去る 3月30日に、「神戸ー奈良間」が鉄道によりひとつに結ばれたことを記念して、松方ホールにおいて標記フォーラムが開かれ参加してきました。(平成21年5月2日開催)
 まず第1部は、後述の3人によるパネルトークで、最初に、唐招提寺長老の松浦俊海氏から『共結来縁』と題し、本日の一期一会の縁をはじめ、阪神間の方々と奈良の人々が共に縁を結ぶことの大切さを話された。
 続いて、唐招提寺金堂の10年にわたる大修理を担当された鈴木嘉吉氏から、永年の経過による支柱の内倒れ懸念から、修理・解体に至った説明を受けた。
 特に解体により、「資材の年輪調査による時代の判明」「彩色を施した華やかであったであろう金堂」「日本式と中国式をうまく使用した建築様式」等々、興味の尽きない内容に少なからず感銘した。

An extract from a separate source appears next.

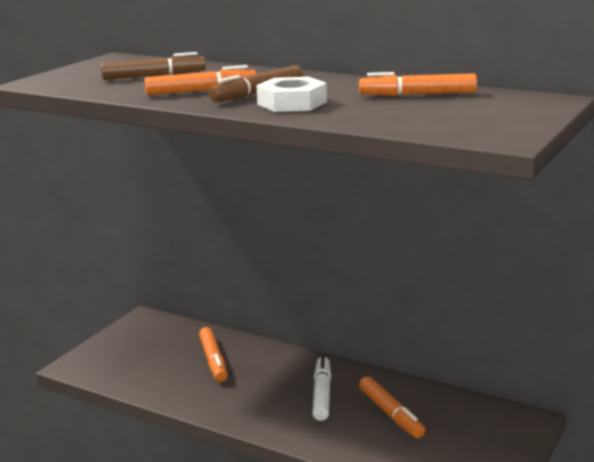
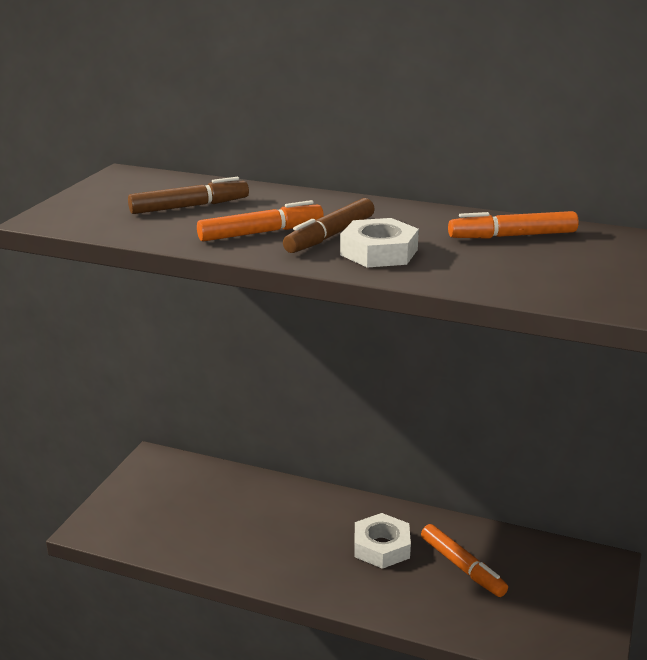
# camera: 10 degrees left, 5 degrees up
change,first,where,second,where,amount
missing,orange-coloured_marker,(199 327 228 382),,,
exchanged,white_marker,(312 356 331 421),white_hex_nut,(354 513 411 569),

 パネルトークの最後は、奈良国立博物館学芸部長の西山厚氏による『鑑真和上・ふたつの謎に迫る』で、具体的には①鑑真は言い伝えのとおり失明していたか。②なぜ危険を冒してまで日本にきたのか。・・・の謎にメスを入れられた。
 ①については、本人の手紙が現存していることから、若干ではあるが来日直後は目が見えていたと思われること。
また、②については、これはもうポリシーそのもので、法事や戒律を広めるためであり、『正しい授戒をすれば、釈尊の精神につながり、皆んな幸せになる。』との信念以外何もないとのことであった。
 第2部は、女優である紺野美紗子氏による『天平の甍(井上靖作)』の朗読で、内容は、日本の僧が唐に渡り鑑真和上に来日を依頼し、その鑑真が12年の歳月を要して艱難辛苦の末、日本に来て仏教を広め、唐招提寺を創建する物語であった。
 最後の第3部は、前述の4人によるフリートークで、今奈良で行われている『鑑真和上展』について、奈良時代の資料が多く残されている意義の感慨を、各々の立場から話され、1200年前が以外と近いことの驚きを熱ぽく語られた。
 平成に生きる我々としては、昔のものをどのようにして今後後世に伝え、残していくかを改めて考えさせられたフォーラムであった。